Tonight's blog is brought to you by the letter R. Rambling, remembrance, revolt, rebirth, rumbling, etc. All of these seem to happen at once for me. This year has brought a lot of rambling and rebirth. If I was to take the year and condense it into the major highlights it would be a pretty good reel. A little bit of rambling and rumbling through different cities around the country. A couple of rebirthing experiences with graduation, Grand Canyon Hikes. A little bit of remodeling. Hey throw in a railroad engineer for Halloween and that's a lot of R's. The most elusive and probably the most important is reflection. I've been reflecting a lot this year. Looking in the mirror and looking inward to not only shine as the best person I could be but to also represent Andre in the best way possible. It's tough facing some things you aren't proud of but admitting who you are and working towards being better is what counts.

I told those kids in London 2 years ago something I still think holds true. Look everyone in the eye and have a firm handshake, Be true to yourself, and learn how to dance. They are simple concepts but they hold true for so many reasons.

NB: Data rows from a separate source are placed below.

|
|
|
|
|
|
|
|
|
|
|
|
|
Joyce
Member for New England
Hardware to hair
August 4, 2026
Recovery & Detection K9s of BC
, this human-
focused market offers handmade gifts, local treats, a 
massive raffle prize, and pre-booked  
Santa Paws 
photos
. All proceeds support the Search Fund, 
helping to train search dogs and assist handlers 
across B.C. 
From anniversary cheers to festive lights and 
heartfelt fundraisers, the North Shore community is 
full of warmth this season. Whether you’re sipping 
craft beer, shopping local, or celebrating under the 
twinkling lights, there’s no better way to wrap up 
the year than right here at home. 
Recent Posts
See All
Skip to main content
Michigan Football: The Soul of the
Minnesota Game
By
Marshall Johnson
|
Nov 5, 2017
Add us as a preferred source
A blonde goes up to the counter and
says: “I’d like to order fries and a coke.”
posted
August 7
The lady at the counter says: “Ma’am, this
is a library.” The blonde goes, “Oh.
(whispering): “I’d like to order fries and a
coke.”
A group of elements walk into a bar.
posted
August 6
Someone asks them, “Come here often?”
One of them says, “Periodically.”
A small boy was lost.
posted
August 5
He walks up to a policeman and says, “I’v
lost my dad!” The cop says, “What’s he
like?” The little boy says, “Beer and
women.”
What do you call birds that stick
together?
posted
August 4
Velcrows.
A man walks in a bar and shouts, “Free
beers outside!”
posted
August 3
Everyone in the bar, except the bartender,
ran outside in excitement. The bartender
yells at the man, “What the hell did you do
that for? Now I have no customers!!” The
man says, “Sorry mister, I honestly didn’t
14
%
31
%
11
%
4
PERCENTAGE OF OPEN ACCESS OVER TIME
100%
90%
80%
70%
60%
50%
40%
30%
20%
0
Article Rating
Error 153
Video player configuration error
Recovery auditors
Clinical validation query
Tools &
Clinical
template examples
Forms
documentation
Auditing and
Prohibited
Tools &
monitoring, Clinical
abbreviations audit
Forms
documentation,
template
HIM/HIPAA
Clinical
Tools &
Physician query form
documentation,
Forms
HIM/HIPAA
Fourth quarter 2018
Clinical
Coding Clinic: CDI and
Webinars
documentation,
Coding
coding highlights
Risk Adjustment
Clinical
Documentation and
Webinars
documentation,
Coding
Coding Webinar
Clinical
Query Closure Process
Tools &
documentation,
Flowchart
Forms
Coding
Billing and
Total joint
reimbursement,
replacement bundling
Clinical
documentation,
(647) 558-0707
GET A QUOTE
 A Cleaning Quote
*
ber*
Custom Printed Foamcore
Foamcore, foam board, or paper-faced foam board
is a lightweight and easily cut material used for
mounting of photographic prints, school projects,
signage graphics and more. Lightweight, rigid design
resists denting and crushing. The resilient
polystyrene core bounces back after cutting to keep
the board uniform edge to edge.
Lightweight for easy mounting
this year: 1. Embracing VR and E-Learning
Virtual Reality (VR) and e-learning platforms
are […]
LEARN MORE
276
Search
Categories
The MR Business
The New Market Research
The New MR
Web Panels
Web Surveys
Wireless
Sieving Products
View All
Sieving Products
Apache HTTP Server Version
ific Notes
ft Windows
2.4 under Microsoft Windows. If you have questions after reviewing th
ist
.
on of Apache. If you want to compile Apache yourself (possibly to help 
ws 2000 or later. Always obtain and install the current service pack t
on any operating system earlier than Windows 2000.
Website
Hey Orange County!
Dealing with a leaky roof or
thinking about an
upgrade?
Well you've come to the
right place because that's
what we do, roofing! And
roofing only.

i know it's a short blog but now I have to run.

Ciao Ciao

Monday, February 15, 2010

Second Wind

As with most times you are under pressure you look in the mirror, dig deep and look for inspiration to keep you motivated. I'm in a pressure cooker right now but somehow I find a way to maintain a sense of control.

I've taken on a lot this semester. Two classes that are very time consuming, training for a triathlon and heading into busy season at work with some very tight deadlines. On top of that trying to maintain a presence in the community charitiable and socially. I'm officially busy. I would have to say this is definitely a growth period. A time to see what mustard I am made of. I've gone through periods of not being able to handle it and have come out all right. I read yesterday Nietzsche's quote what doesn't kill you makes you stronger. I can see how it's true but it also makes you weary.

I'm taking a corporate social responsibility class and it's having me examine my values. What were the clear touchpoints in my life where I was faced with an ethical choice that challenged my values. One thing I learned this weekend is no matter how much time passes and the world evolves you can't escape your past. It is a part of who you are. I've made some bad value judgements. It's time to learn from them so they aren't repeated. It's also time to leave the past in it's place and make room for the future. As Ryan Bingham said in the movie Up In the Air, "What's in your backpack?"

Ciao Ciao

Tuesday, February 02, 2010

Par For The Course

Serenity Now! 2010 and all's well.. Well until you pick that scab off and realize that underneath there is a bleeding nearly infectious wound protected only by the scab you just peeled off. The lesson? Leave well enough alone and don't let curiosity give you gangrene.

Tonight's letter is G for giving a shit. What happens when someone you hang out with doesn't show up to a scheduled event nor return phone calls or text messages for several days? I'll tell you what! You get concerned! It's amazing the lengths you would go through to reach someone and the fear surrounding the unknown. After repeated attempts to get a hold of this person even driving by their house, you leave well enough alone cause you think they are just laying low but they then still don't answer after a couple more days then you want to break the door down and expect to see them lying in a pool of their own blood and the place ransacked. Again, fear and imagination can really play tricks on your mind. Needless to say a bunch of us gave a shit and we all can breathe a sigh of relief - but like the balloon boy's parents, he's "got some 'splainin to do."

Fear can be paralyzing. Being unsure of the next step, not wanting to make a decision for fear it could be the wrong one. Or what I've seen more of lately is not making a decision because you just don't have one in front of you. I think there are two actions that must happen to keep moving forward - trust your gut and get as much information as you can before making a move. Both may seem mutually exclusive but since we live in a dynamic world they definitely can happen at the same time. That's how I think many leaders move forward. Right foot in front of the left. Now Move.